> [Task item]:
Look below for the line containing "Page size: 1500x1125.". Output it and each remaining line of the entries exactly, and nothing else.

> [Supplied material]:
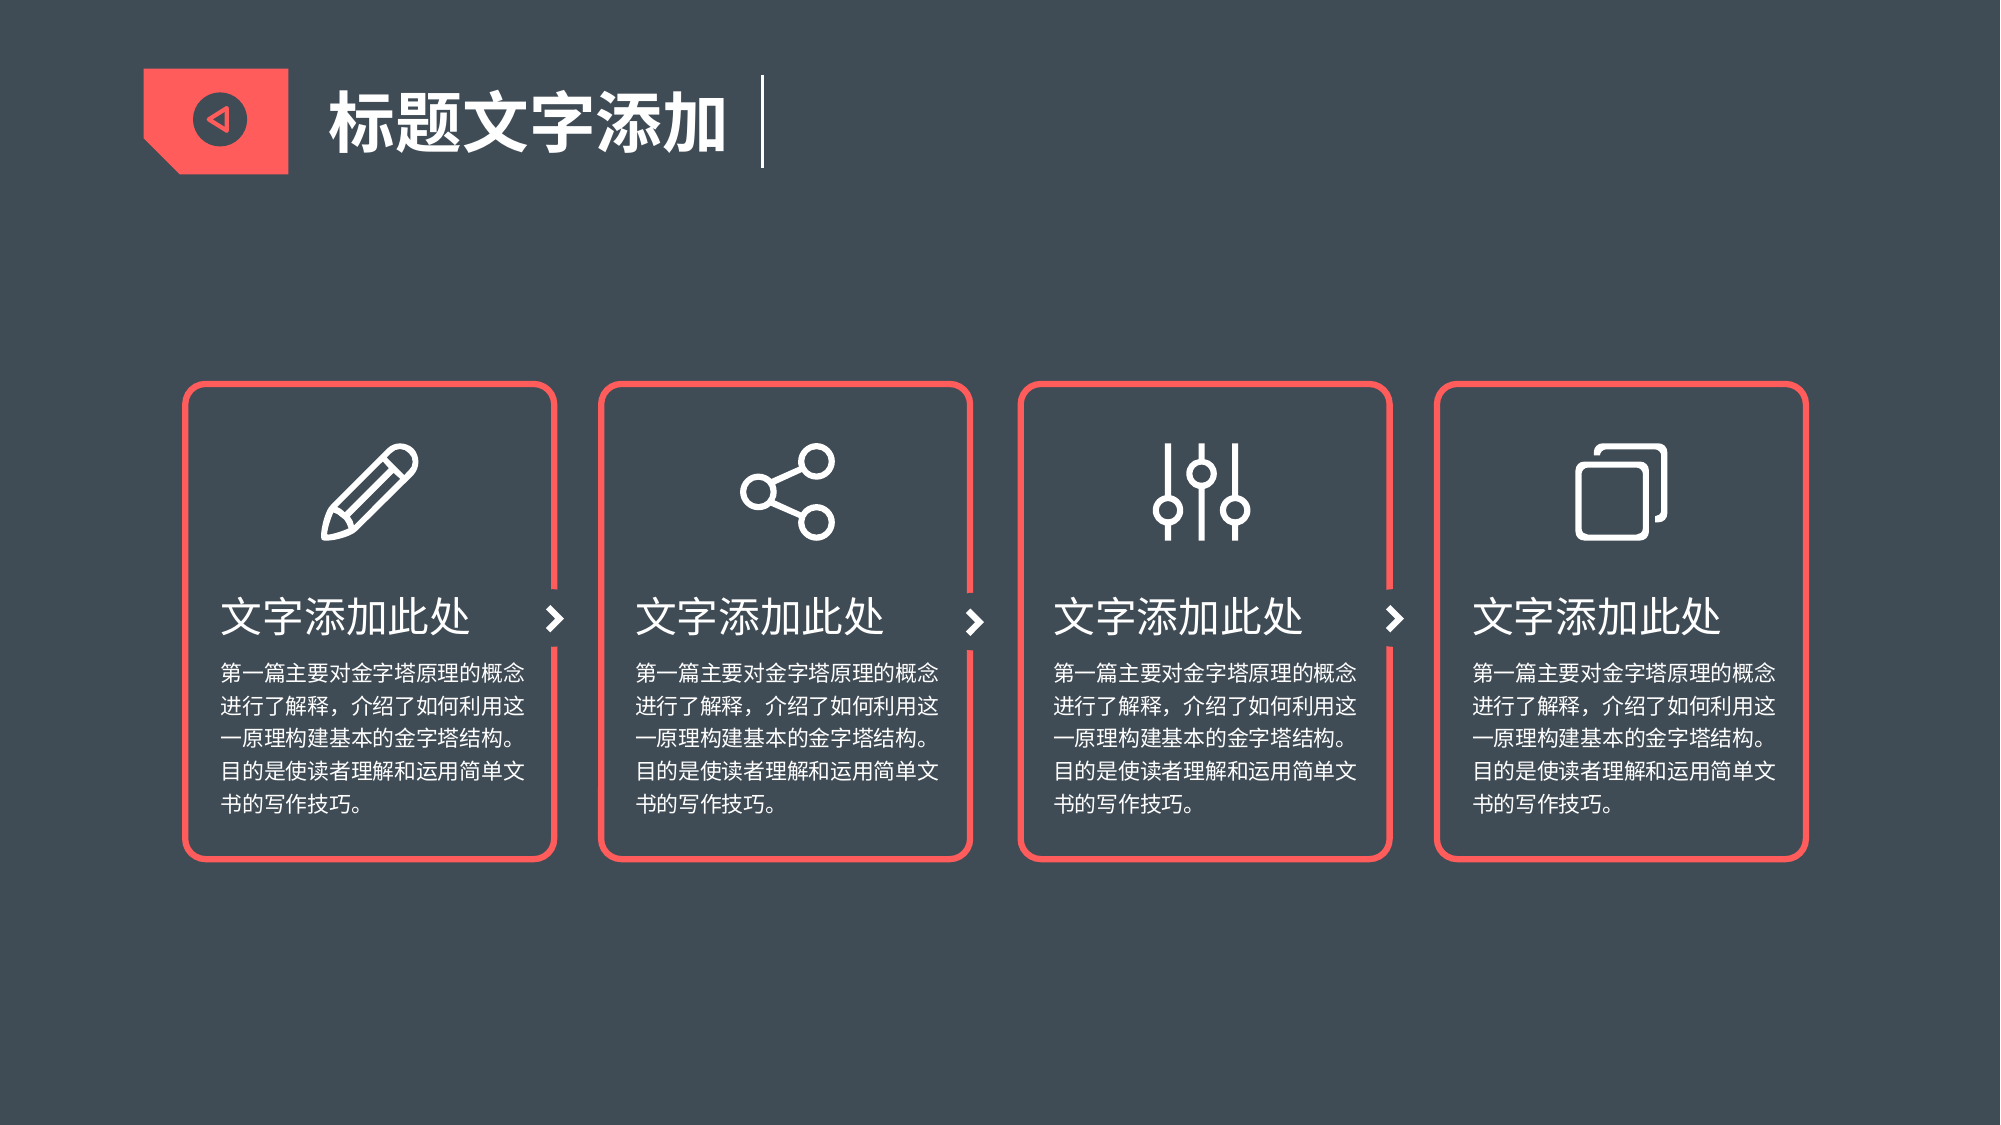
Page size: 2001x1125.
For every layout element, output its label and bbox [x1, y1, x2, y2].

text_box [601, 383, 1002, 860]
text_box [1436, 383, 1806, 860]
text_box [185, 383, 582, 860]
text_box [143, 68, 763, 175]
text_box [1020, 383, 1422, 860]
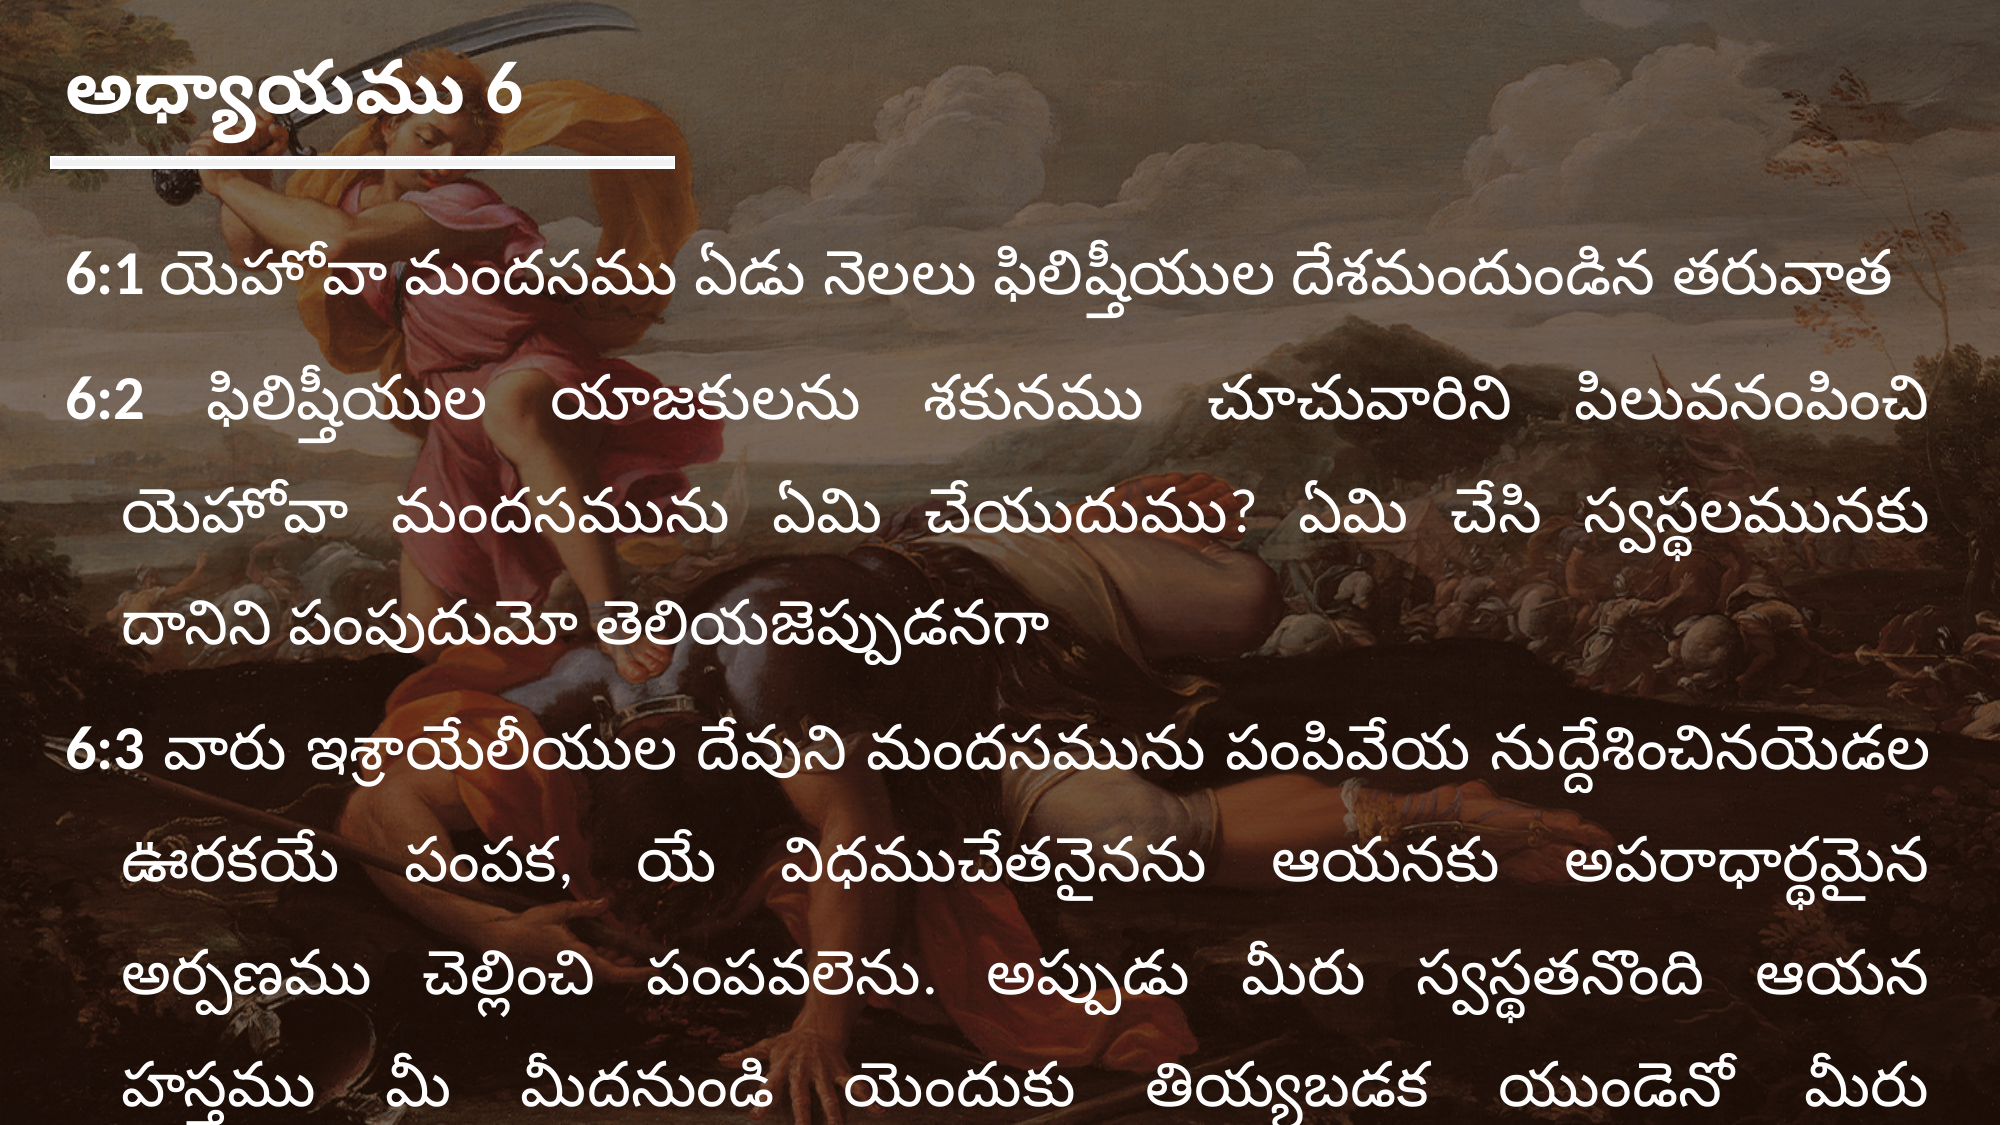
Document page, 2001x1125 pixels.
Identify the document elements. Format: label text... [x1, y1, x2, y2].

list 6:1 యెహోవా మందసము ఏడు నెలలు ఫిలిష్తీయుల దేశమందుండిన తరువాత 6:2 ఫిలిష్తీయుల యాజకులను శకునము చూచువారిని పిలువనంపించి యెహోవా మందసమును ఏమి చేయుదుము? ఏమి చేసి స్వస్థలమునకు దానిని పంపుదుమో తెలియజెప్పుడనగా 6:3 వారు ఇశ్రాయేలీయుల దేవుని మందసమును పంపివేయ నుద్దేశించినయెడల ఊరకయే పంపక, యే విధముచేతనైనను ఆయనకు అపరాధార్థమైన అర్పణము చెల్లించి పంపవలెను. అప్పుడు మీరు స్వస్థతనొంది ఆయన హస్తము మీ మీదనుండి యెందుకు తియ్యబడక యుండెనో మీరు తెలిసికొందురనిరి. [50, 187, 1946, 1063]
picture [0, 0, 2000, 1125]
title అధ్యాయము 6 [50, 0, 1925, 167]
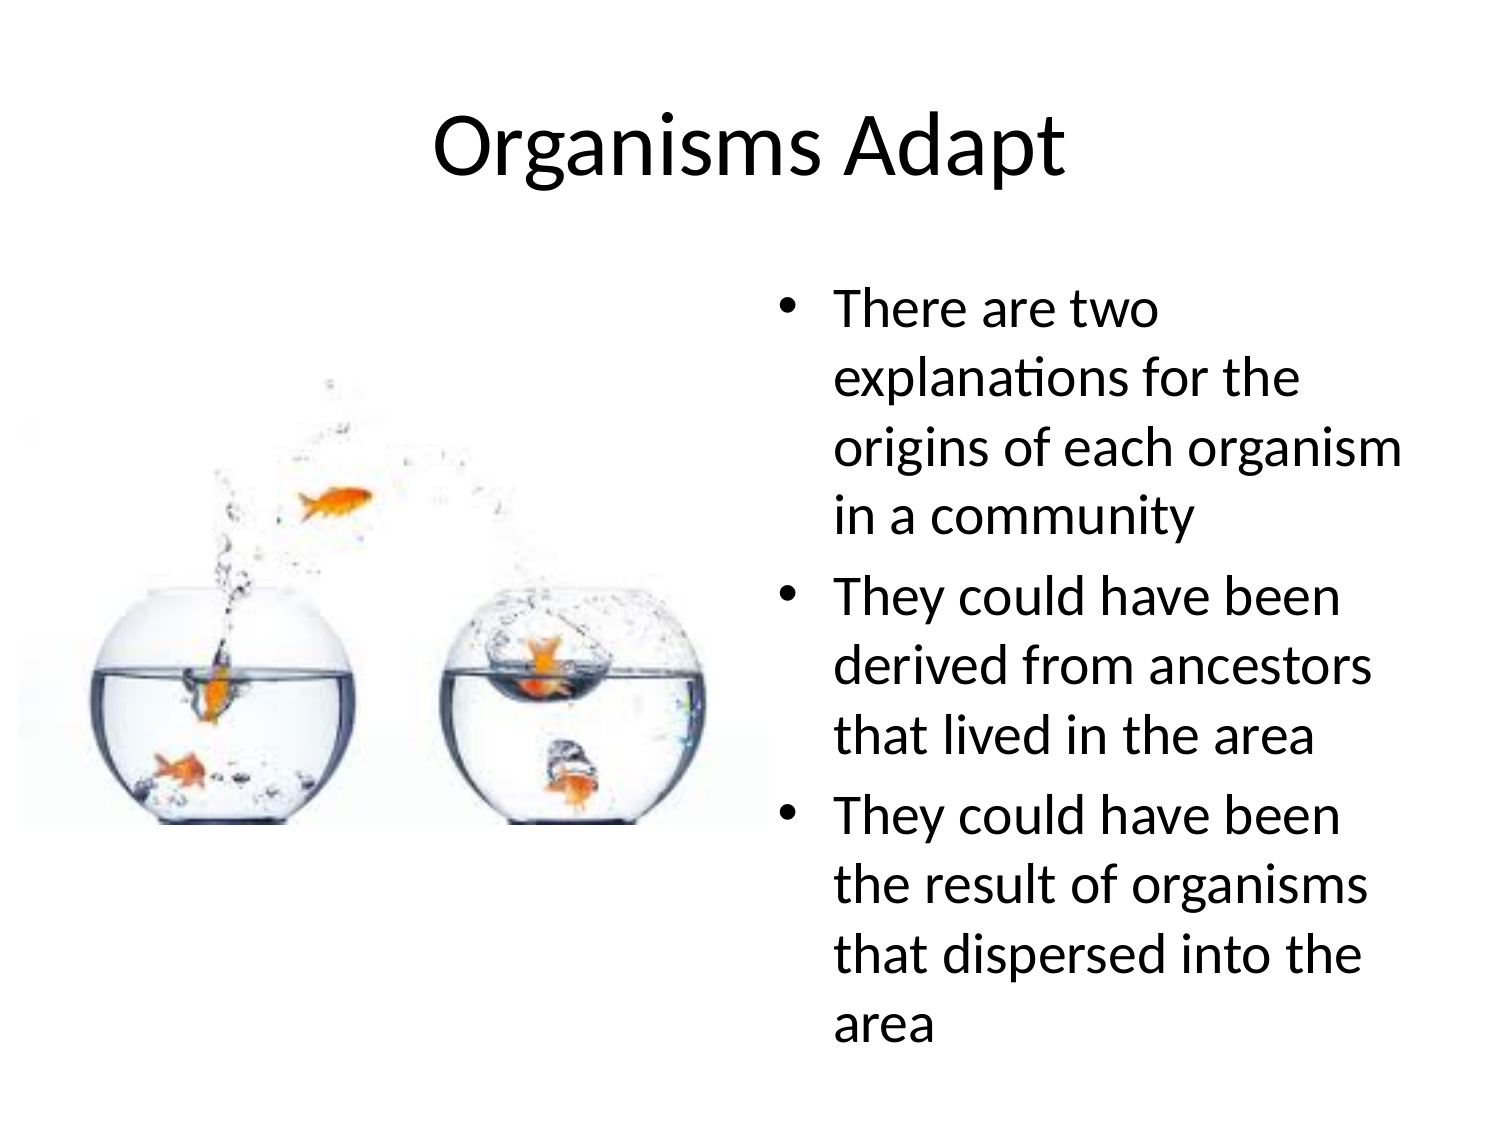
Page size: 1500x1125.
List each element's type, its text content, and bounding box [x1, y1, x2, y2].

> [Written answer]:
Page size: 1500x1125.
List each element's type, its text content, and bounding box [x1, y1, x2, y2].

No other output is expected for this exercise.